**** Supplied records ****
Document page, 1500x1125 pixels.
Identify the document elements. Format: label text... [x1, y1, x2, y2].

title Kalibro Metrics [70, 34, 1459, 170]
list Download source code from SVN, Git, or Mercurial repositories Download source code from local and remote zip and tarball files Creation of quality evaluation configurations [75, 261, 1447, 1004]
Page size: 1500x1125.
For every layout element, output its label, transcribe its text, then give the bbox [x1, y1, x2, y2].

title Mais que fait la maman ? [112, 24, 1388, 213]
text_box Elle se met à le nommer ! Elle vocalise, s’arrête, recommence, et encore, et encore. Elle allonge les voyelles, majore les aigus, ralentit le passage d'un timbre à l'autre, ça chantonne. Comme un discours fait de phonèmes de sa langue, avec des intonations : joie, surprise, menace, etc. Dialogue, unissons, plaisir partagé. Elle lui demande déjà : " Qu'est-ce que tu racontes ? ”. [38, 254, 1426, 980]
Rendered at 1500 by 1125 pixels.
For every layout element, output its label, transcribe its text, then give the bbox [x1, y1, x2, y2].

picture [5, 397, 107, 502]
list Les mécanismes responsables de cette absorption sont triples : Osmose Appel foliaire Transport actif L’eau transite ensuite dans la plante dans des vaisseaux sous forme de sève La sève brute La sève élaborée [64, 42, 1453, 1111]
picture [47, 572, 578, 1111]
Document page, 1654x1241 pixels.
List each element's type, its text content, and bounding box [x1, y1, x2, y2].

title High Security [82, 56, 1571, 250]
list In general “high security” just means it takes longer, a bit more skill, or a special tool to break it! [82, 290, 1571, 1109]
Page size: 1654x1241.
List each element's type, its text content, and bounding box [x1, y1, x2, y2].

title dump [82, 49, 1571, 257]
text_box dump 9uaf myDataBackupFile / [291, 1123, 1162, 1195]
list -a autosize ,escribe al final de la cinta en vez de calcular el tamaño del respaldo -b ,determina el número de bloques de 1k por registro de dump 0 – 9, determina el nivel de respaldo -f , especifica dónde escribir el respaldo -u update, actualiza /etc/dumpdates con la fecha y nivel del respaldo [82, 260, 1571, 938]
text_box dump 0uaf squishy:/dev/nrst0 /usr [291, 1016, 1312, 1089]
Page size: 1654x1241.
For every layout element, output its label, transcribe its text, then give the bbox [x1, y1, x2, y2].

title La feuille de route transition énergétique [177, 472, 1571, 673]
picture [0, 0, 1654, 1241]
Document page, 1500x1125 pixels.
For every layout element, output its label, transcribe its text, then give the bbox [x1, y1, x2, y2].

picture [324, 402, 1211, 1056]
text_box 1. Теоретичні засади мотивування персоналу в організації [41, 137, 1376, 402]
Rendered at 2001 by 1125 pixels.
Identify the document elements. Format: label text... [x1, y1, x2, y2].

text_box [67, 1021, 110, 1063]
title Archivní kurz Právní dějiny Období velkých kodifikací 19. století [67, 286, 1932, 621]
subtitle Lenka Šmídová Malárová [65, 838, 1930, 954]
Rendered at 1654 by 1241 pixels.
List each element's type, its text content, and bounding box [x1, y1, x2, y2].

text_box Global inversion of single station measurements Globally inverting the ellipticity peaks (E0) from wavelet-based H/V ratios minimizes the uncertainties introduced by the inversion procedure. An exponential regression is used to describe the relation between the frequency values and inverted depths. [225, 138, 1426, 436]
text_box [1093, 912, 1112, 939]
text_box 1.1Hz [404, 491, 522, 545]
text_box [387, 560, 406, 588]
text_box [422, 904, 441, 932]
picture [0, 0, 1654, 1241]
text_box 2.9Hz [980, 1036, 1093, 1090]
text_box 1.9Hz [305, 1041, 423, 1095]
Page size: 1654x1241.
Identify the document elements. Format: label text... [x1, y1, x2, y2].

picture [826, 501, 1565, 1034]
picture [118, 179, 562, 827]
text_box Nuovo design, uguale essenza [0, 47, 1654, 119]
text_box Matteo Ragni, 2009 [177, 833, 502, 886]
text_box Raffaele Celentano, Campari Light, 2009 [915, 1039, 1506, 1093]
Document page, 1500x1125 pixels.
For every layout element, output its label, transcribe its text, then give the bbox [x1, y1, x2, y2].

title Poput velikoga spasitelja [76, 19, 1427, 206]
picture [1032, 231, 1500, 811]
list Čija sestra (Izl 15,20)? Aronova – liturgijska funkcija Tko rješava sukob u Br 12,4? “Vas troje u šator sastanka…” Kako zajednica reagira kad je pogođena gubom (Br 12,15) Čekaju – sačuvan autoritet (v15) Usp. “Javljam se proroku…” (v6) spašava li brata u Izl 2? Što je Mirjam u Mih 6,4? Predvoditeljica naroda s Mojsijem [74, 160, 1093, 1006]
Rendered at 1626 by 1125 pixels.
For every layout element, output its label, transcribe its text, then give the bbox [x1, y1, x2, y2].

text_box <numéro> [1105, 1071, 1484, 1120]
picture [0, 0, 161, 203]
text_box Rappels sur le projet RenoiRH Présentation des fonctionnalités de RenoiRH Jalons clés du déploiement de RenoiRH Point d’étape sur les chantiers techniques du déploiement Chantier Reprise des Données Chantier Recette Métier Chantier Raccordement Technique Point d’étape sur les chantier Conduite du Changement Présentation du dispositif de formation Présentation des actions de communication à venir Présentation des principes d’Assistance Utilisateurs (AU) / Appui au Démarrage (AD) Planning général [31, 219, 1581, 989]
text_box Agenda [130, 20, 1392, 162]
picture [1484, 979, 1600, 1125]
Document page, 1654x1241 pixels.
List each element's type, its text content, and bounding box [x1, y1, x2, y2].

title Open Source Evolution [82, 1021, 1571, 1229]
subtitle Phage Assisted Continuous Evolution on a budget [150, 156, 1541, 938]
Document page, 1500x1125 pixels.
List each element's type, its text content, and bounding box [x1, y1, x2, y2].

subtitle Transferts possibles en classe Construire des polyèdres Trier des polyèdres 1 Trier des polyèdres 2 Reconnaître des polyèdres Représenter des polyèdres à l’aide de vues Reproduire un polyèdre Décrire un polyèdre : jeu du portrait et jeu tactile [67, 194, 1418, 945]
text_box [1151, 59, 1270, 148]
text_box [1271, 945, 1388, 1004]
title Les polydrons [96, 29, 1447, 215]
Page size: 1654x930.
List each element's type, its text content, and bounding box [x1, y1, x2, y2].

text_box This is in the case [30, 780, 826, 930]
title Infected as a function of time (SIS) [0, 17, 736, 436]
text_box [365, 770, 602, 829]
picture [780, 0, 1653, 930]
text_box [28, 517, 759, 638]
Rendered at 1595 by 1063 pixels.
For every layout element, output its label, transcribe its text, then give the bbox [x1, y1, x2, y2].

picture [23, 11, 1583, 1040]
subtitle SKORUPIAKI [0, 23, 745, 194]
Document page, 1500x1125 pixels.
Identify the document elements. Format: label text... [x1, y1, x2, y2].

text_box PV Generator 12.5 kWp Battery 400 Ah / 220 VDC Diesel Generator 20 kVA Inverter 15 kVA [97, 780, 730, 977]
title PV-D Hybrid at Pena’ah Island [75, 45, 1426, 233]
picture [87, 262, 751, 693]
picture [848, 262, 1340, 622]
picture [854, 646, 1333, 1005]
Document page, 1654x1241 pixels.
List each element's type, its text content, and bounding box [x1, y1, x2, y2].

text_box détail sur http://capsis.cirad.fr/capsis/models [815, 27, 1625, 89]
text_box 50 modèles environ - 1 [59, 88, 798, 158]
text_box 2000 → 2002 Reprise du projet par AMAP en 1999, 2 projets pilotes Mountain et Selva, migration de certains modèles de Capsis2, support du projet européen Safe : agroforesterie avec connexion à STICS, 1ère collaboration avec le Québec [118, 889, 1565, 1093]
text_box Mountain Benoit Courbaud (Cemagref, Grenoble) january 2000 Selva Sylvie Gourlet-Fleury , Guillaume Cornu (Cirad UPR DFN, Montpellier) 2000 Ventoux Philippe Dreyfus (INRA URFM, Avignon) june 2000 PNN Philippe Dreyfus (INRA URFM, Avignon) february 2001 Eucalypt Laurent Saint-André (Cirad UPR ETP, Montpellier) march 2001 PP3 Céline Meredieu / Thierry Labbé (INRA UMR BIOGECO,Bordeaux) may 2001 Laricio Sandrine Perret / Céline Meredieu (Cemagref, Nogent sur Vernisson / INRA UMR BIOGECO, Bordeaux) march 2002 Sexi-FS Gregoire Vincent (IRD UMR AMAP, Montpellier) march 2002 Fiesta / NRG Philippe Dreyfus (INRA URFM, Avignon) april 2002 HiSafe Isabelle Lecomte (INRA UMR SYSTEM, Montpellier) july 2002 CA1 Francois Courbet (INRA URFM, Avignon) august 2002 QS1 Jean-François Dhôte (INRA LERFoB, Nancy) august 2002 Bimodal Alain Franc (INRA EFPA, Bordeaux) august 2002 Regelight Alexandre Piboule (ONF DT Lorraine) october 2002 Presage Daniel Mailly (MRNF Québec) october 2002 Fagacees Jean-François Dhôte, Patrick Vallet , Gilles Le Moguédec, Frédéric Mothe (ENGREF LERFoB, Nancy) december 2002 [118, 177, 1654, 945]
****
• Exercise requirements
Rewrite everything in the material from the line containing "Rendered at 2001 by 1125 pixels." down to the line containing "subtitle Lenka Šmídová", putting "Locate" in place of "Identify" and changing nothing else.

• Written solution
Rendered at 2001 by 1125 pixels.
Locate the document elements. Format: label text... [x1, y1, x2, y2].

text_box [67, 1021, 110, 1063]
title Archivní kurz Právní dějiny Období velkých kodifikací 19. století [67, 286, 1932, 621]
subtitle Lenka Šmídová Malárová [65, 838, 1930, 954]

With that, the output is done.